I decided, as a teenager, that I wanted to be a writer. However, I was a child of first-generation Americans who had grown up during the Depression. Writing was not going to put food on the table. But with journalism, I could get paid to write.


Obituaries, planning committee hearings, town hall meetings—if I got to do a book review, I was on cloud nine. But it was really the prospect of working on Christmas that convinced me I needed to find another line of work.


I’d had work-study jobs in libraries in college, and soon found myself running a tiny, rural public library. Then I was hired by the school department in Augusta. I was able to be around books all day, and there was ample vacation time in which to write. 


And yet—wouldn’t it be nice to retire early, and write full-time? I had read the book “Your Money and Your Life,” by Joe Dominquez and Vicki Robin. It lays out a plan for people who want to do just that.


Although I never achieved all the steps, I was inspired by the ideas the book set forth. Paul and I determined to pay off our mortgage as soon as possible. And while I wouldn’t describe us as exactly frugal, we weren’t extravagant, either. For example, when our Toyota RAV4 reached the point of no return in 2014, we went four years with only one car (a hybrid). We finally broke down in 2018 and bought a second car: another Rav—used, of course, and paid for it as quickly as possible.


So, when Paul was offered a buyout at age 58, he was able to take it.


But I didn’t just focus on saving money.
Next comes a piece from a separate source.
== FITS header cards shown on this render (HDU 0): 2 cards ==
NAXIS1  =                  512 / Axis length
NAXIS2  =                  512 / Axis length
I wanted to live simply, and put our mental, physical and spiritual health above prestige, which, in this country, means earning a lot of money and spending it on houses, cars and travel.
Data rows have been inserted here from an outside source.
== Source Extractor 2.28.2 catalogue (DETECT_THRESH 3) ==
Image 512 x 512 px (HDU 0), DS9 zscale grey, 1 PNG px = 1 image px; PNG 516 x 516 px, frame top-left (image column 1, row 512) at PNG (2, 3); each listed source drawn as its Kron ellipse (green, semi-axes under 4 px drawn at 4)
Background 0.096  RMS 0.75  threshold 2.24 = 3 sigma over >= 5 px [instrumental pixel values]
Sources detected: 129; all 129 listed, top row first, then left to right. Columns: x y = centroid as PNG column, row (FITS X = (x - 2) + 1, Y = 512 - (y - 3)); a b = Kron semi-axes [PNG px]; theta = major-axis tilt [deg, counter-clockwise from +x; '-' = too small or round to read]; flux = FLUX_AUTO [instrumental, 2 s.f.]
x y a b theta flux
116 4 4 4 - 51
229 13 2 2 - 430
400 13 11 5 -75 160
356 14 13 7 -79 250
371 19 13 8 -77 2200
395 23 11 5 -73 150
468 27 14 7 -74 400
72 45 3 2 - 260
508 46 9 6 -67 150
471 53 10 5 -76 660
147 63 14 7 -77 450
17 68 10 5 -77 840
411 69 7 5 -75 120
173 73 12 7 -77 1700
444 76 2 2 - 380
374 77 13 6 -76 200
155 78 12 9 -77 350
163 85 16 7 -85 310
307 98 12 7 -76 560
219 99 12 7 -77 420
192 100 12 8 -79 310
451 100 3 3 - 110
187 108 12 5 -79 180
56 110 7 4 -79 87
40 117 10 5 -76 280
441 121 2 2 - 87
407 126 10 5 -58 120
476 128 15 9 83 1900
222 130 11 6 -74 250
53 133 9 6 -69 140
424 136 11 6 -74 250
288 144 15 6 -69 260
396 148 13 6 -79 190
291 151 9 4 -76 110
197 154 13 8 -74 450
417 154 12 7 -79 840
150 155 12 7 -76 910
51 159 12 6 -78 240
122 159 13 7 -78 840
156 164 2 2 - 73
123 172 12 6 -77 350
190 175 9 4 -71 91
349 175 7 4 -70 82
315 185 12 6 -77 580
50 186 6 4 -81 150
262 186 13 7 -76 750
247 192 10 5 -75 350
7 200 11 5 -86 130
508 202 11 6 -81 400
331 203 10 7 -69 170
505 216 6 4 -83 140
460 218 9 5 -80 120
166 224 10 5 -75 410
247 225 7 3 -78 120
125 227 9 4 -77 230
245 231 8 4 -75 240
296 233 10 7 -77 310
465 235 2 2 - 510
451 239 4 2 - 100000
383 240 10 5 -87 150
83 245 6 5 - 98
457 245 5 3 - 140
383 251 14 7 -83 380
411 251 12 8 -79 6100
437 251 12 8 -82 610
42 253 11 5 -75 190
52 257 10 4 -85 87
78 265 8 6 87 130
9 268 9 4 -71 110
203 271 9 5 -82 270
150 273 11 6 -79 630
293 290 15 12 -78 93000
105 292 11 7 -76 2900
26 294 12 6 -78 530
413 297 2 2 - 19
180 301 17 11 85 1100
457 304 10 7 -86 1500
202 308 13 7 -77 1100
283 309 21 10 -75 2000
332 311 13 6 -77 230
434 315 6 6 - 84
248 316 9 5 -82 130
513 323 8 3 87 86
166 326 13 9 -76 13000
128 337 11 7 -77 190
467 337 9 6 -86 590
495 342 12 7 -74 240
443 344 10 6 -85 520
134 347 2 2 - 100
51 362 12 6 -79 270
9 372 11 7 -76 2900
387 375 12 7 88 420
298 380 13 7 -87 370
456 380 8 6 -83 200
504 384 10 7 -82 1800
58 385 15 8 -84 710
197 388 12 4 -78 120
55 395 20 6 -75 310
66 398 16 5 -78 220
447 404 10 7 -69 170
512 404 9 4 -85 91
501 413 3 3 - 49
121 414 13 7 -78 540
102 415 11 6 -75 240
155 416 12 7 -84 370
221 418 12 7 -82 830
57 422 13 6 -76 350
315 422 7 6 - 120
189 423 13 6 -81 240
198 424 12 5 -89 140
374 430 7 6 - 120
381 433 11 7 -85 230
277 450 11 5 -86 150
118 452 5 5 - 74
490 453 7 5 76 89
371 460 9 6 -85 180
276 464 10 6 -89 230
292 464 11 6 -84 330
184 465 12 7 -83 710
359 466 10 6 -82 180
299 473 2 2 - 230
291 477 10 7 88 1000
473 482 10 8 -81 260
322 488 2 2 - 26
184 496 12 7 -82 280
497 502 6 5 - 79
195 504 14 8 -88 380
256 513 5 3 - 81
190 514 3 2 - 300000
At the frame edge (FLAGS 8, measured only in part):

I chose to work in the city in which I live; to use the public library (of course); to only replace the curtains when they started looking ratty, rather than when I got tired of them. Or because they were passĂ©. You can judge me for my pinkish stair carpeting, which screams 1986. I don’t mind.


Paul and I take time each weekend to do something fun—pre-pandemic, it was often lunch and a movie. Now we tend to head to the coast for a walk or hike, alfresco lunch and maybe a bookstore visit.
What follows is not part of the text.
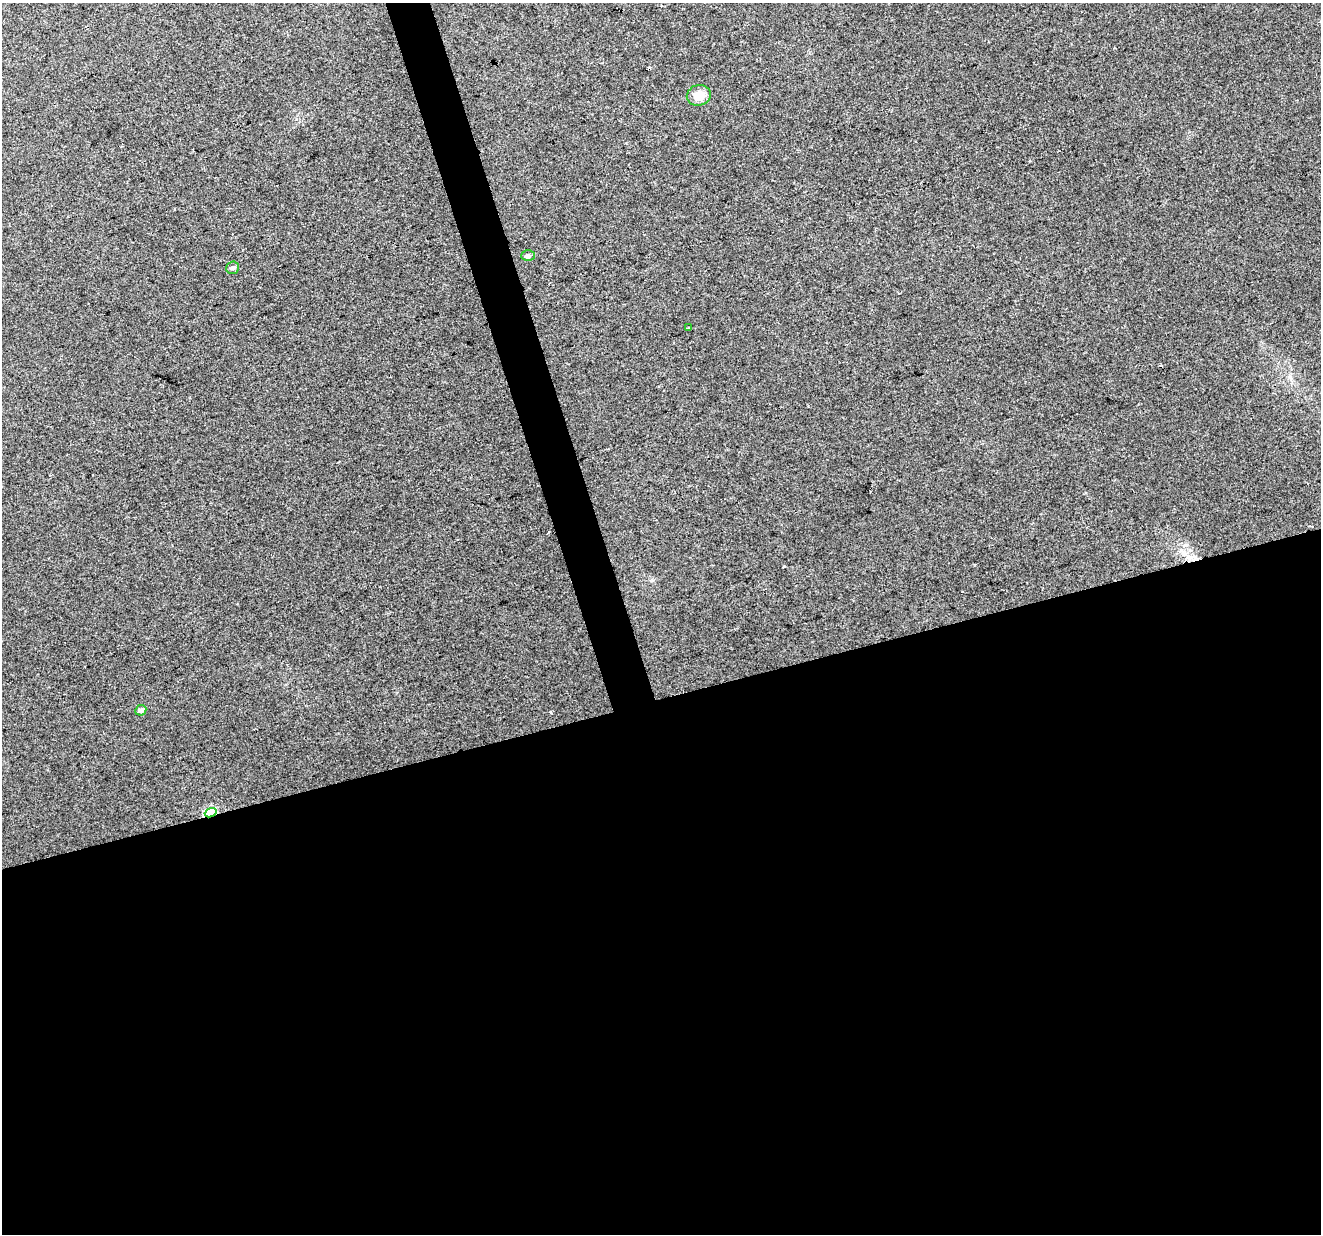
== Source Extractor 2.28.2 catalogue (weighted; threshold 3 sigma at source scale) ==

I give myself at least half an hour to read every day. I plant a garden each year. I like to cook from scratch when I have time.


So I don’t feel the need to make drastic changes. I am just looking forward to more time to live the simple life. I have already compiled a list of 60 books that I want to read. Usually, I have a fiction and non-fiction book going at once; I’m going to add a classics category. I have decided I am deficient in Dickens, Camus, Faulkner and Kafka.


I hope to become a Master Gardener, and learn to speak better French, which will drive Paul, a native speaker, absolutely crazy. (My accent is excruciating.) I will grow seedlings under lights in the basement next spring, like I used to do, before life got—complicated.


This avid reader isn’t starting a new novel—just another chapter in my life.